> [Problem to work on]:
Write out the entries below exactly, but only from the line containing "Tomb Raider Game of the Year DLC" through the line containing "26 февраля 2017", and without the pictures.

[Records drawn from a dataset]
↓
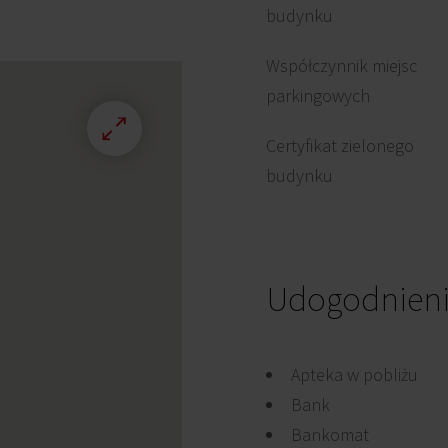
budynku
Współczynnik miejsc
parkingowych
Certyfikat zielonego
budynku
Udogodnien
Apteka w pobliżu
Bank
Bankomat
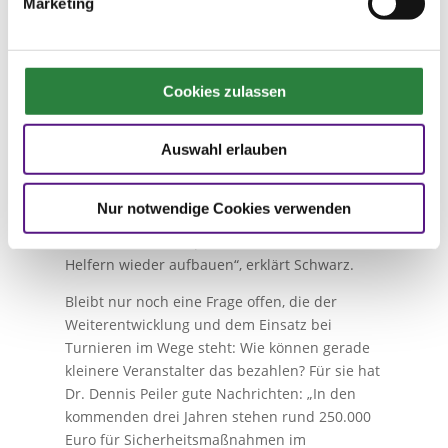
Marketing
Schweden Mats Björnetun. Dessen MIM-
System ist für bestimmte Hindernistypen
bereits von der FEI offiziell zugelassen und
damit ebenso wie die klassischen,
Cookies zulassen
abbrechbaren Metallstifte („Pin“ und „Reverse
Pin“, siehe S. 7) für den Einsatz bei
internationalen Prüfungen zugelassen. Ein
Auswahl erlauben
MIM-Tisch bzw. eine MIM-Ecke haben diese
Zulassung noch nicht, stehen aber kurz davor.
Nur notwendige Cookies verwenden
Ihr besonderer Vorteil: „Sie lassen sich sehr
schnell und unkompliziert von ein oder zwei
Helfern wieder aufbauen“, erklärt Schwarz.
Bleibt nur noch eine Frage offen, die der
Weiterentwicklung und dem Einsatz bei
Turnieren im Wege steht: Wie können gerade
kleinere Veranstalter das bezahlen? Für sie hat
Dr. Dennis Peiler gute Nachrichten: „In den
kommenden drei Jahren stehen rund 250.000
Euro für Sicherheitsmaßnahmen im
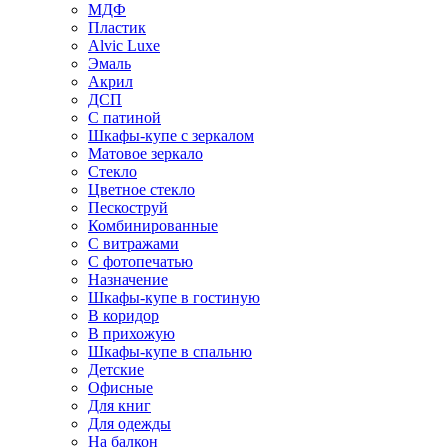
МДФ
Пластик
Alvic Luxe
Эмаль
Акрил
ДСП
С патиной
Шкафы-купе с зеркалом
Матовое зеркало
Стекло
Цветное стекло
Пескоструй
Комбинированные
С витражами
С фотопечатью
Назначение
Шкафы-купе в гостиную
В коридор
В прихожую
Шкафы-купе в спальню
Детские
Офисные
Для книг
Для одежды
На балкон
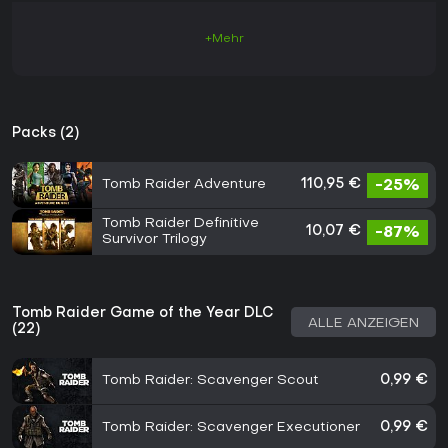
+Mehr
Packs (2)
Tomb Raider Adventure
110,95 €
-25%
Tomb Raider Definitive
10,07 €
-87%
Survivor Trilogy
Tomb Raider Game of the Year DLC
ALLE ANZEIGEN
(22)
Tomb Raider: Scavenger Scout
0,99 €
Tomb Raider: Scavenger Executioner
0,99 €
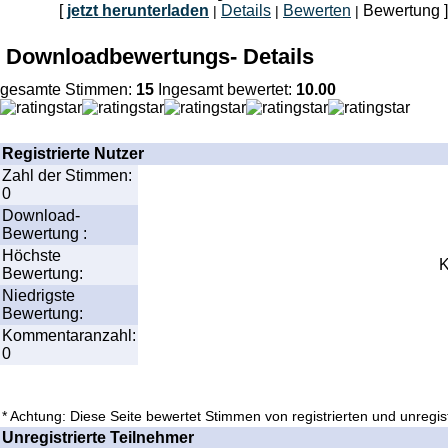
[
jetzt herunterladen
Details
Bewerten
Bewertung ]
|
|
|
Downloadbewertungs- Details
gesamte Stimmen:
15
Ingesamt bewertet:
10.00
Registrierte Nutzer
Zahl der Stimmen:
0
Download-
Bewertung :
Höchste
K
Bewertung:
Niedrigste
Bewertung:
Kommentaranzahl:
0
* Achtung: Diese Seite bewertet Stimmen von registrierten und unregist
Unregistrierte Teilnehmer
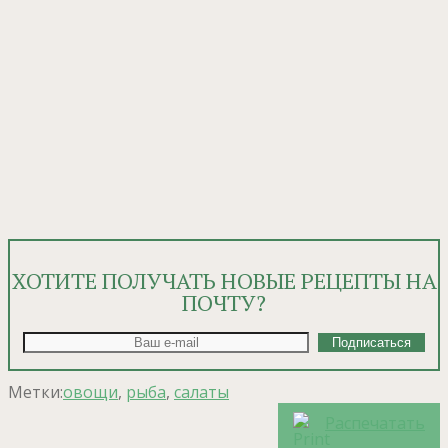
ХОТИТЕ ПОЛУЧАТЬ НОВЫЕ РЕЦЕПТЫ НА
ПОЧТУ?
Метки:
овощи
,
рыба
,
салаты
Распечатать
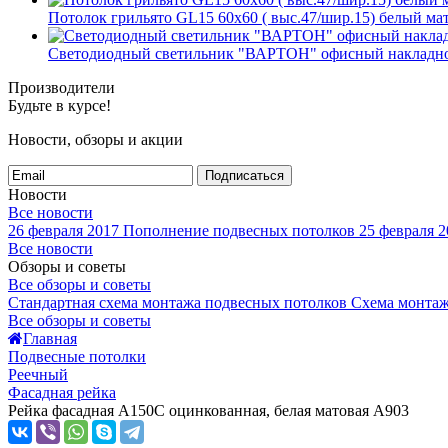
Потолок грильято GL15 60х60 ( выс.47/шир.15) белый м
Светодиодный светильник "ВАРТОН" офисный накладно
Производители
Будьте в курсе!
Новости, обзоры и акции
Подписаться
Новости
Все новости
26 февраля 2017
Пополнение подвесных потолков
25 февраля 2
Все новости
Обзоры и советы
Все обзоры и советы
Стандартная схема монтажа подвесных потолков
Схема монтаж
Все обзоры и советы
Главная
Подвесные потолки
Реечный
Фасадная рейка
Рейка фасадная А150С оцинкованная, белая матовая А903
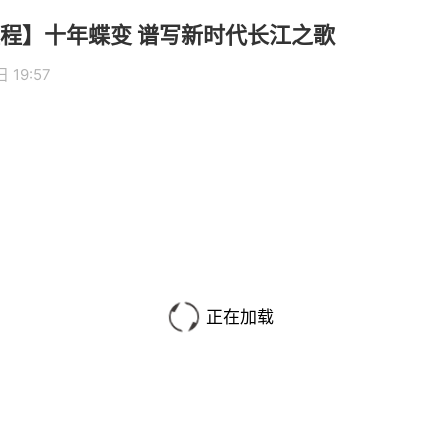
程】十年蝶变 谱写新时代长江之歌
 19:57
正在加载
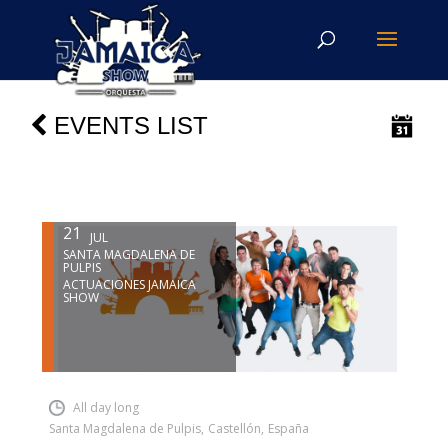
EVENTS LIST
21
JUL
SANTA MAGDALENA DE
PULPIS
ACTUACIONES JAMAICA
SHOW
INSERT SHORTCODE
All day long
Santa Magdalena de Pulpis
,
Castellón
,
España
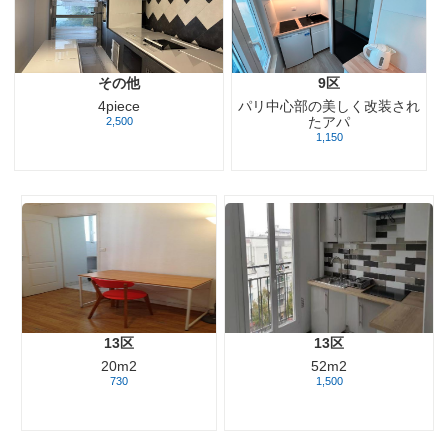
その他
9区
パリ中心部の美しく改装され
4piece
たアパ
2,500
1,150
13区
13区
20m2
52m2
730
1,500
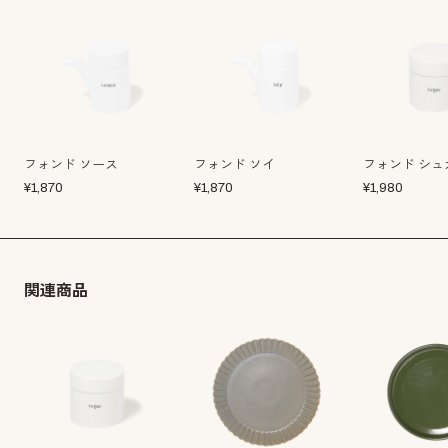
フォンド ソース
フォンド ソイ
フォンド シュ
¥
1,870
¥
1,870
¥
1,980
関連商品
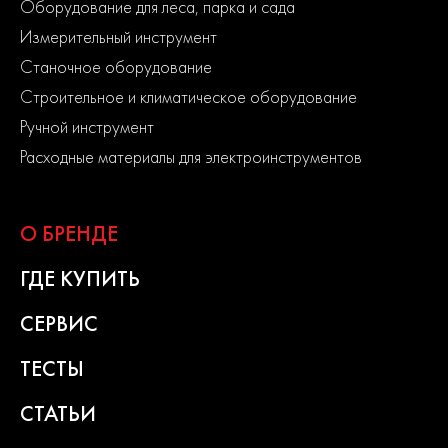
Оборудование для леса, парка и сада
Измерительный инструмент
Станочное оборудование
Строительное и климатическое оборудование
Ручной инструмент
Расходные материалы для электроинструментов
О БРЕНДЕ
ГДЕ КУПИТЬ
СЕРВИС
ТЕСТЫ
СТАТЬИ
↑
> [Written response]:
Tomb Raider Game of the Year DLC
ALLE ANZEIGEN
(22)
Tomb Raider: Scavenger Scout
0,99 €
Tomb Raider: Scavenger Executioner
0,99 €
[
jetzt herunterladen
Details
Bewerten
Bewertung ]
|
|
|
Downloadbewertungs- Details
gesamte Stimmen:
15
Ingesamt bewertet:
10.00
Registrierte Nutzer
Zahl der Stimmen:
0
Download-
Bewertung :
Höchste
K
Bewertung:
Niedrigste
Bewertung:
Kommentaranzahl:
0
* Achtung: Diese Seite bewertet Stimmen von registrierten und unregist
Unregistrierte Teilnehmer
ХОТИТЕ ПОЛУЧАТЬ НОВЫЕ РЕЦЕПТЫ НА
ПОЧТУ?
Метки:
овощи
,
рыба
,
салаты
Распечатать
Потолок грильято GL15 60х60 ( выс.47/шир.15) белый м
Светодиодный светильник "ВАРТОН" офисный накладно
Производители
Будьте в курсе!
Новости, обзоры и акции
Подписаться
Новости
Все новости
26 февраля 2017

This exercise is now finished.